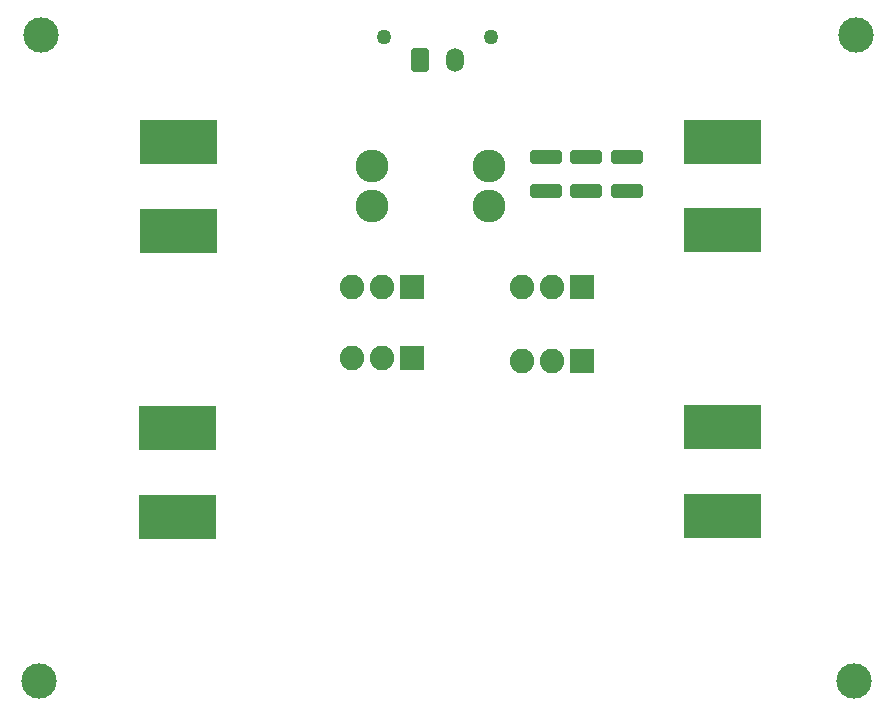
<source format=gbr>
G04 #@! TF.GenerationSoftware,KiCad,Pcbnew,(6.0.8)*
G04 #@! TF.CreationDate,2023-03-10T12:13:25-06:00*
G04 #@! TF.ProjectId,Power-Secondary,506f7765-722d-4536-9563-6f6e64617279,rev?*
G04 #@! TF.SameCoordinates,Original*
G04 #@! TF.FileFunction,Soldermask,Bot*
G04 #@! TF.FilePolarity,Negative*
%FSLAX46Y46*%
G04 Gerber Fmt 4.6, Leading zero omitted, Abs format (unit mm)*
G04 Created by KiCad (PCBNEW (6.0.8)) date 2023-03-10 12:13:25*
%MOMM*%
%LPD*%
G01*
G04 APERTURE LIST*
G04 Aperture macros list*
%AMRoundRect*
0 Rectangle with rounded corners*
0 $1 Rounding radius*
0 $2 $3 $4 $5 $6 $7 $8 $9 X,Y pos of 4 corners*
0 Add a 4 corners polygon primitive as box body*
4,1,4,$2,$3,$4,$5,$6,$7,$8,$9,$2,$3,0*
0 Add four circle primitives for the rounded corners*
1,1,$1+$1,$2,$3*
1,1,$1+$1,$4,$5*
1,1,$1+$1,$6,$7*
1,1,$1+$1,$8,$9*
0 Add four rect primitives between the rounded corners*
20,1,$1+$1,$2,$3,$4,$5,0*
20,1,$1+$1,$4,$5,$6,$7,0*
20,1,$1+$1,$6,$7,$8,$9,0*
20,1,$1+$1,$8,$9,$2,$3,0*%
G04 Aperture macros list end*
%ADD10C,2.780000*%
%ADD11C,3.000000*%
%ADD12R,2.085000X2.085000*%
%ADD13C,2.085000*%
%ADD14C,1.270000*%
%ADD15RoundRect,0.250001X-0.499999X-0.759999X0.499999X-0.759999X0.499999X0.759999X-0.499999X0.759999X0*%
%ADD16O,1.500000X2.020000*%
%ADD17R,3.430000X3.780000*%
%ADD18RoundRect,0.250000X-1.100000X0.325000X-1.100000X-0.325000X1.100000X-0.325000X1.100000X0.325000X0*%
G04 APERTURE END LIST*
D10*
X125960000Y-54100000D03*
X125960000Y-57500000D03*
X116040000Y-57500000D03*
X116040000Y-54100000D03*
D11*
X157000000Y-43000000D03*
D12*
X133800000Y-70600000D03*
D13*
X131260000Y-70600000D03*
X128720000Y-70600000D03*
D12*
X119400000Y-70400000D03*
D13*
X116860000Y-70400000D03*
X114320000Y-70400000D03*
D11*
X88000000Y-43000000D03*
D14*
X117100000Y-43225000D03*
X126100000Y-43225000D03*
D15*
X120100000Y-45185000D03*
D16*
X123100000Y-45185000D03*
D11*
X87852500Y-97750000D03*
D17*
X147325000Y-52070000D03*
X144145000Y-52070000D03*
X147325000Y-59560000D03*
X144145000Y-59560000D03*
X98055000Y-59625000D03*
X101235000Y-59625000D03*
X98055000Y-52135000D03*
X101235000Y-52135000D03*
X144145000Y-76265000D03*
X147325000Y-76265000D03*
X147325000Y-83755000D03*
X144145000Y-83755000D03*
D12*
X119400000Y-64400000D03*
D13*
X116860000Y-64400000D03*
X114320000Y-64400000D03*
D17*
X97990000Y-83820000D03*
X101170000Y-83820000D03*
X97990000Y-76330000D03*
X101170000Y-76330000D03*
D12*
X133800000Y-64400000D03*
D13*
X131260000Y-64400000D03*
X128720000Y-64400000D03*
D11*
X156852500Y-97750000D03*
D18*
X134200000Y-53325000D03*
X134200000Y-56275000D03*
X130800000Y-53325000D03*
X130800000Y-56275000D03*
X137600000Y-53325000D03*
X137600000Y-56275000D03*
M02*

</source>
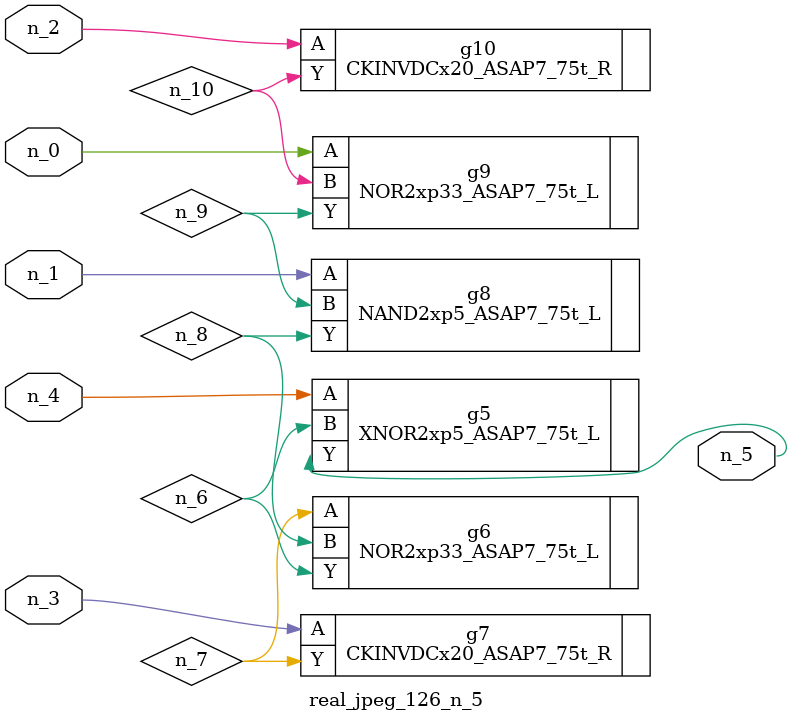
<source format=v>
module real_jpeg_126_n_5 (n_4, n_0, n_1, n_2, n_3, n_5);

input n_4;
input n_0;
input n_1;
input n_2;
input n_3;

output n_5;

wire n_8;
wire n_6;
wire n_7;
wire n_10;
wire n_9;

NOR2xp33_ASAP7_75t_L g9 ( 
.A(n_0),
.B(n_10),
.Y(n_9)
);

NAND2xp5_ASAP7_75t_L g8 ( 
.A(n_1),
.B(n_9),
.Y(n_8)
);

CKINVDCx20_ASAP7_75t_R g10 ( 
.A(n_2),
.Y(n_10)
);

CKINVDCx20_ASAP7_75t_R g7 ( 
.A(n_3),
.Y(n_7)
);

XNOR2xp5_ASAP7_75t_L g5 ( 
.A(n_4),
.B(n_6),
.Y(n_5)
);

NOR2xp33_ASAP7_75t_L g6 ( 
.A(n_7),
.B(n_8),
.Y(n_6)
);


endmodule
</source>
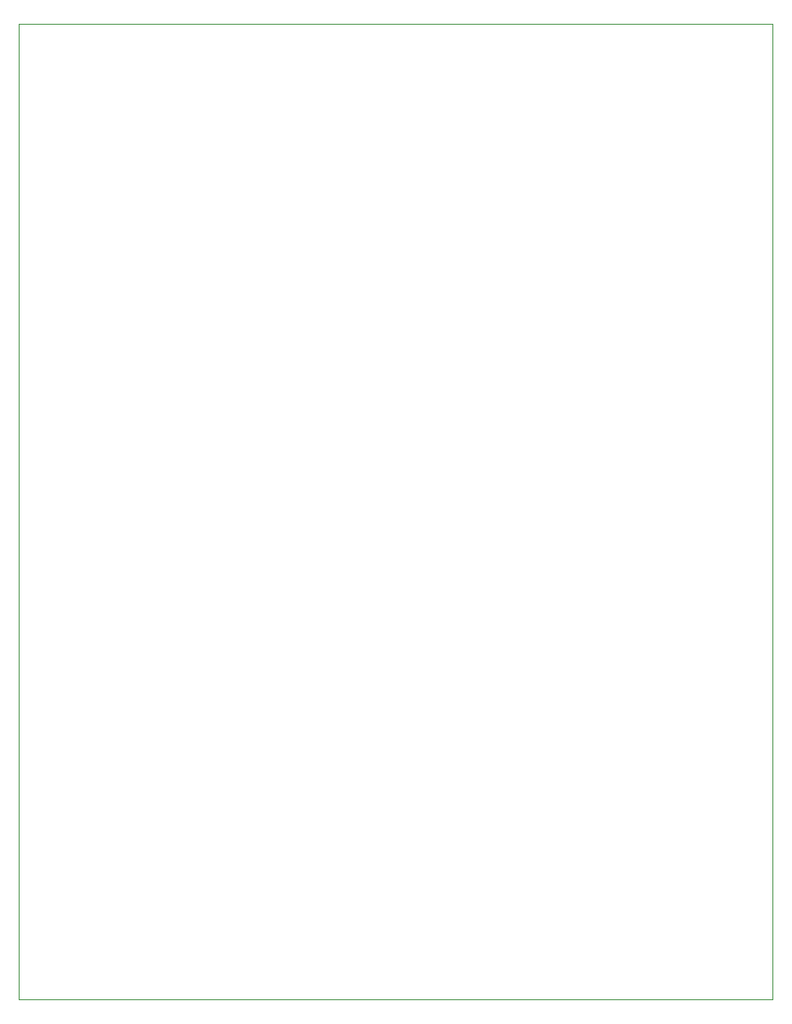
<source format=gbr>
%TF.GenerationSoftware,KiCad,Pcbnew,8.0.2-1*%
%TF.CreationDate,2024-05-28T09:05:20+02:00*%
%TF.ProjectId,Antenna Rotator,416e7465-6e6e-4612-9052-6f7461746f72,rev?*%
%TF.SameCoordinates,Original*%
%TF.FileFunction,Profile,NP*%
%FSLAX46Y46*%
G04 Gerber Fmt 4.6, Leading zero omitted, Abs format (unit mm)*
G04 Created by KiCad (PCBNEW 8.0.2-1) date 2024-05-28 09:05:20*
%MOMM*%
%LPD*%
G01*
G04 APERTURE LIST*
%TA.AperFunction,Profile*%
%ADD10C,0.050000*%
%TD*%
G04 APERTURE END LIST*
D10*
X145000000Y-32995000D02*
X220000000Y-32995000D01*
X220000000Y-130000000D01*
X145000000Y-130000000D01*
X145000000Y-32995000D01*
M02*

</source>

■ ■ ■

Brief:
The expected output is the full material above, unaltered, with pictures removed.

Task output:
<source format=gbr>
G04 #@! TF.GenerationSoftware,KiCad,Pcbnew,(6.0.8)*
G04 #@! TF.CreationDate,2023-03-10T12:13:25-06:00*
G04 #@! TF.ProjectId,Power-Secondary,506f7765-722d-4536-9563-6f6e64617279,rev?*
G04 #@! TF.SameCoordinates,Original*
G04 #@! TF.FileFunction,Soldermask,Bot*
G04 #@! TF.FilePolarity,Negative*
%FSLAX46Y46*%
G04 Gerber Fmt 4.6, Leading zero omitted, Abs format (unit mm)*
G04 Created by KiCad (PCBNEW (6.0.8)) date 2023-03-10 12:13:25*
%MOMM*%
%LPD*%
G01*
G04 APERTURE LIST*
G04 Aperture macros list*
%AMRoundRect*
0 Rectangle with rounded corners*
0 $1 Rounding radius*
0 $2 $3 $4 $5 $6 $7 $8 $9 X,Y pos of 4 corners*
0 Add a 4 corners polygon primitive as box body*
4,1,4,$2,$3,$4,$5,$6,$7,$8,$9,$2,$3,0*
0 Add four circle primitives for the rounded corners*
1,1,$1+$1,$2,$3*
1,1,$1+$1,$4,$5*
1,1,$1+$1,$6,$7*
1,1,$1+$1,$8,$9*
0 Add four rect primitives between the rounded corners*
20,1,$1+$1,$2,$3,$4,$5,0*
20,1,$1+$1,$4,$5,$6,$7,0*
20,1,$1+$1,$6,$7,$8,$9,0*
20,1,$1+$1,$8,$9,$2,$3,0*%
G04 Aperture macros list end*
%ADD10C,2.780000*%
%ADD11C,3.000000*%
%ADD12R,2.085000X2.085000*%
%ADD13C,2.085000*%
%ADD14C,1.270000*%
%ADD15RoundRect,0.250001X-0.499999X-0.759999X0.499999X-0.759999X0.499999X0.759999X-0.499999X0.759999X0*%
%ADD16O,1.500000X2.020000*%
%ADD17R,3.430000X3.780000*%
%ADD18RoundRect,0.250000X-1.100000X0.325000X-1.100000X-0.325000X1.100000X-0.325000X1.100000X0.325000X0*%
G04 APERTURE END LIST*
D10*
X125960000Y-54100000D03*
X125960000Y-57500000D03*
X116040000Y-57500000D03*
X116040000Y-54100000D03*
D11*
X157000000Y-43000000D03*
D12*
X133800000Y-70600000D03*
D13*
X131260000Y-70600000D03*
X128720000Y-70600000D03*
D12*
X119400000Y-70400000D03*
D13*
X116860000Y-70400000D03*
X114320000Y-70400000D03*
D11*
X88000000Y-43000000D03*
D14*
X117100000Y-43225000D03*
X126100000Y-43225000D03*
D15*
X120100000Y-45185000D03*
D16*
X123100000Y-45185000D03*
D11*
X87852500Y-97750000D03*
D17*
X147325000Y-52070000D03*
X144145000Y-52070000D03*
X147325000Y-59560000D03*
X144145000Y-59560000D03*
X98055000Y-59625000D03*
X101235000Y-59625000D03*
X98055000Y-52135000D03*
X101235000Y-52135000D03*
X144145000Y-76265000D03*
X147325000Y-76265000D03*
X147325000Y-83755000D03*
X144145000Y-83755000D03*
D12*
X119400000Y-64400000D03*
D13*
X116860000Y-64400000D03*
X114320000Y-64400000D03*
D17*
X97990000Y-83820000D03*
X101170000Y-83820000D03*
X97990000Y-76330000D03*
X101170000Y-76330000D03*
D12*
X133800000Y-64400000D03*
D13*
X131260000Y-64400000D03*
X128720000Y-64400000D03*
D11*
X156852500Y-97750000D03*
D18*
X134200000Y-53325000D03*
X134200000Y-56275000D03*
X130800000Y-53325000D03*
X130800000Y-56275000D03*
X137600000Y-53325000D03*
X137600000Y-56275000D03*
M02*

</source>
<source format=v>
module real_jpeg_126_n_5 (n_4, n_0, n_1, n_2, n_3, n_5);

input n_4;
input n_0;
input n_1;
input n_2;
input n_3;

output n_5;

wire n_8;
wire n_6;
wire n_7;
wire n_10;
wire n_9;

NOR2xp33_ASAP7_75t_L g9 ( 
.A(n_0),
.B(n_10),
.Y(n_9)
);

NAND2xp5_ASAP7_75t_L g8 ( 
.A(n_1),
.B(n_9),
.Y(n_8)
);

CKINVDCx20_ASAP7_75t_R g10 ( 
.A(n_2),
.Y(n_10)
);

CKINVDCx20_ASAP7_75t_R g7 ( 
.A(n_3),
.Y(n_7)
);

XNOR2xp5_ASAP7_75t_L g5 ( 
.A(n_4),
.B(n_6),
.Y(n_5)
);

NOR2xp33_ASAP7_75t_L g6 ( 
.A(n_7),
.B(n_8),
.Y(n_6)
);


endmodule
</source>
<source format=gbr>
%TF.GenerationSoftware,KiCad,Pcbnew,8.0.2-1*%
%TF.CreationDate,2024-05-28T09:05:20+02:00*%
%TF.ProjectId,Antenna Rotator,416e7465-6e6e-4612-9052-6f7461746f72,rev?*%
%TF.SameCoordinates,Original*%
%TF.FileFunction,Profile,NP*%
%FSLAX46Y46*%
G04 Gerber Fmt 4.6, Leading zero omitted, Abs format (unit mm)*
G04 Created by KiCad (PCBNEW 8.0.2-1) date 2024-05-28 09:05:20*
%MOMM*%
%LPD*%
G01*
G04 APERTURE LIST*
%TA.AperFunction,Profile*%
%ADD10C,0.050000*%
%TD*%
G04 APERTURE END LIST*
D10*
X145000000Y-32995000D02*
X220000000Y-32995000D01*
X220000000Y-130000000D01*
X145000000Y-130000000D01*
X145000000Y-32995000D01*
M02*

</source>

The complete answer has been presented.